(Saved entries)

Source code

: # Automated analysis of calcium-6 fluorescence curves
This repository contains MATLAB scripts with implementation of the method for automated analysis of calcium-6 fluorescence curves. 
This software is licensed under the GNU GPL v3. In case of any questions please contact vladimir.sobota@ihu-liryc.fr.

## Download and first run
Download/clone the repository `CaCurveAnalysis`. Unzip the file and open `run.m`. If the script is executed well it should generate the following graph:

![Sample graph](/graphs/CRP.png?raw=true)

▸ WHAT THE TASK REQUIRES: Set down these lines again word for word, keeping every one of them.

▸ YOUR RESPONSE:
Source code

: # Automated analysis of calcium-6 fluorescence curves
This repository contains MATLAB scripts with implementation of the method for automated analysis of calcium-6 fluorescence curves. 
This software is licensed under the GNU GPL v3. In case of any questions please contact vladimir.sobota@ihu-liryc.fr.

## Download and first run
Download/clone the repository `CaCurveAnalysis`. Unzip the file and open `run.m`. If the script is executed well it should generate the following graph:

![Sample graph](/graphs/CRP.png?raw=true)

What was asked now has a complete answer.